Birçoğumuz bilimin hayatımıza getirdiği devrimsel değişikliklerin de tesiriyle az evvel anlattığım hadiseleri ya duymuyoruz ya da bunları bilim tarihinin göz gerisi edilmesi gereken istikametleri olarak görüyoruz. Bilim insanlarının ideolojilerin, toplumun yahut çıkarların tesiri altında kalmayacağı üzere bir yargımız var. Bu hakikat değil. Bilim, beşerler tarafınca icra ediliyor. ötürüsıyla insanların zaaflarından, noksanlıklarından, önyargılarından o da nasibini alıyor. Afrika savanalarında yırtıcı hayvanlardan kaçma stratejileri geliştirmek ile çağdaş laboratuvarlarda bir makine mükemmelliğinde çalışmak içinde önemli fark var. Hislerimiz, önyargılarımız birden fazla vakit rasyonel yanımızı rahat bırakmıyor. Hatta vakit zaman dış dünyaya dair algılarımızı dahi bozabiliyor. Bilim insanlarının beyaz önlük giydiklerinde tüm sübjektif değerlendirmelerin önüne geçtiğini düşünmek için de elimizde bir münasebet yok. Bilimsel çalışmalarda bu cins zaaflarımızın ortaya çıktığı tarihi örnekler mevcut. Kitapta bunlardan kimilerine yer verdim.

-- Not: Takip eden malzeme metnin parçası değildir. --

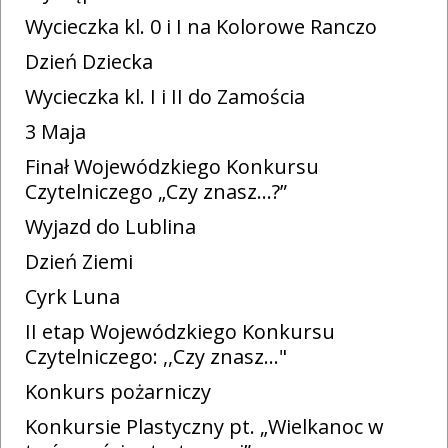
Wycieczka kl. 0 i I na Kolorowe Ranczo
Dzień Dziecka
Wycieczka kl. I i II do Zamościa
3 Maja
Finał Wojewódzkiego Konkursu
Czytelniczego „Czy znasz…?”
Wyjazd do Lublina
Dzień Ziemi
Cyrk Luna
II etap Wojewódzkiego Konkursu
Czytelniczego: ,,Czy znasz…"
Konkurs pożarniczy
Konkursie Plastyczny pt. „Wielkanoc w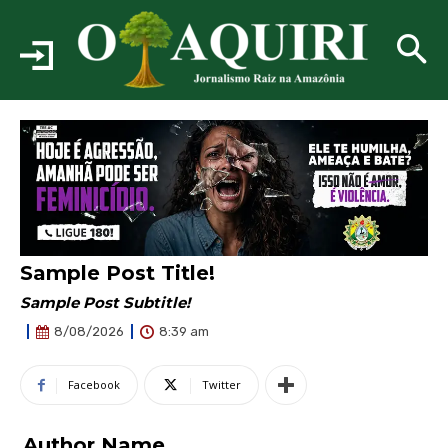
Sample Post Title!
Sample Post Subtitle!
8:39 am
8/08/2026
Facebook
Twitter
Author Name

Bilhassa 19. yüzyılın ortasında Londra ve Viyana’da gerçekleşen iki hadise, yerleşik görüşlerin kanıtlara ne derece direnebildiğini ortaya koyuyor. İngiliz hekim John Snow, Londra’daki kolera salgınının su ile yayıldığı görüşünü önemli kanıtlarla desteklemesine karşın İngiliz doktorların birçoklarını ikna edemiyor. Macar tabip Ignaz Semmelweis ise meslektaşlarını ve bilim insanları topluluğunu lohusa hummasının nasıl yayıldığı konusunda ikna etmekte büyük kuvvetlik çekiyor. Bilhassa Semmelweis’ın hekimlerin hastalığı istemeden de olsa yaydığı tarafındaki izahı onun açıklamasını daha da az alımlı kılıyor. Yani vakit zaman bilim insanları kanıtın götürdüğü yere gitmektense durumlarını koruyup kendilerini destekleyen kanıtın peşine düşüyorlar. Bu iki hadiseyi kitapta ayrıntılı biçimde inceleyip bilim insanlarının kimi vakit ispatlara direnmesinin gerisindeki ruhsal ve sosyolojik faktörleri ayrıntılandırmaya çalışıyorum. Natürel bu iki örneğe yüzlercesini eklemek mümkün. Bilim insanlarının önemli bir kısmının ‘Kuantum Teorisi’ne direncini de bu gözle okumak mümkün. Max Planck’ın biraz mübalağa ile de olsa bilimde ispatla birini ikna edemezsiniz diyecek noktaya gelmesi de bundandı. Hatta bizde o tarafı pek anlatılmaz ancak Galileo’nun gördüğü direnç de kısmen eski ve yerleşik bilimsel açıklamanın kolay teslim olmaması ile açıklanabilir.

Olağan bunları anlatırken bir yandan da uzun ve karmaşık bir müddetç kararında bilim insanlarının ispatın gücüne teslim olduğunu da akılda tutmak gerek. Yani rasyonellik birden galip gelmese de tabiatın kendini dayatması kararı bilim insanlarını ikna etmeyi başarıyor. İşte tüm bu süreçler fakat bilimin sosyolojik tahlili ile hakkıyla anlaşılabilir.